As a writer, I’m in the middle of my sophomore year. (Readers are forgiven for thinking sixth grade.)
As a husband, I'm a junior. (My wife may feel differently, and she will be right in whatever she decides, the acknowledgment of which is how I’ve reached junior standing.)
As a father, I’m a senior, if only because our one and only is happy and healthy and living independently of her mother and me.
But if I buy a zero-turn-radius mower, it’s back to freshman status. Ditto reading James Joyce’s “Ulysses” (one of these years). Or finally getting serious about playing guitar. Or learning ancient Sanskrit. Or dealing with the reality of being eligible for AARP.
Actually, that’s not a bad thing. Not AARP eligibility, which is soul-crushing, but the constantly churning freshman/senior ranking.
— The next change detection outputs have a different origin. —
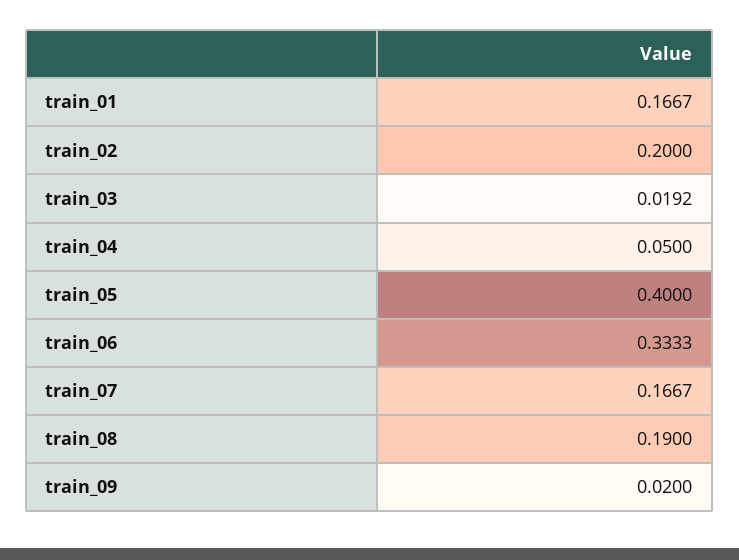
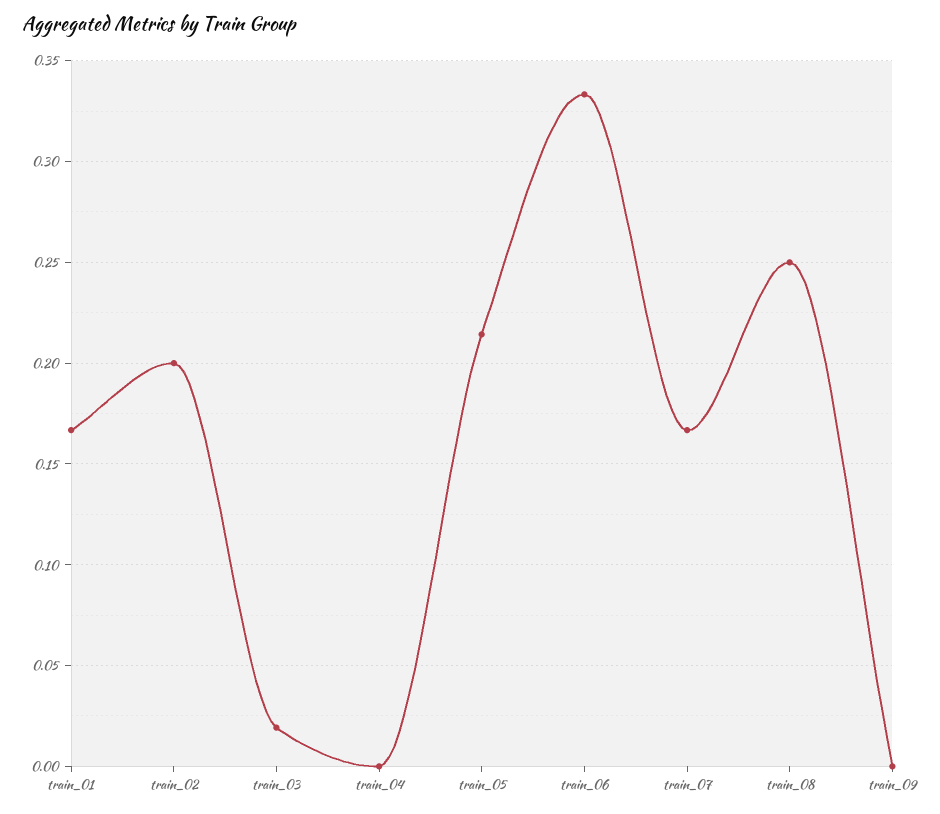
  {
    "train_01": 0.1667,
    "train_02": 0.2,
    "train_03": 0.0192,
-   "train_04": 0.05,
+   "train_04": 0,
-   "train_05": 0.4,
+   "train_05": 0.215,
    "train_06": 0.3333,
    "train_07": 0.1667,
-   "train_08": 0.19,
+   "train_08": 0.25,
-   "train_09": 0.02
+   "train_09": 0
  }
With freshman status comes doubt and uncertainty – unpleasant in the moment but essential in the long-term.
In his introduction to the drama “Doubt,” playwright John Patrick Shanley observes that “when a man feels unsteady, when he falters, when hard-won knowledge evaporates before his eyes, he’s on the verge of growth.” Additionally, he notes, “Doubt requires more courage than conviction does, and more energy; because conviction is a resting place and doubt is infinite — it is a passionate exercise.”
Growth. Courage. Energy. Passion. These sound like valuable experiences.
So I wish this year’s graduates a pleasant mix of senior and freshman moments. Senior for the stability and confidence, freshman for the physical and cognitive challenges that come from grappling with new adventures and the empathy gained by being fish out of water.
Learn to swim, and then crawl onto shore and keep evolving.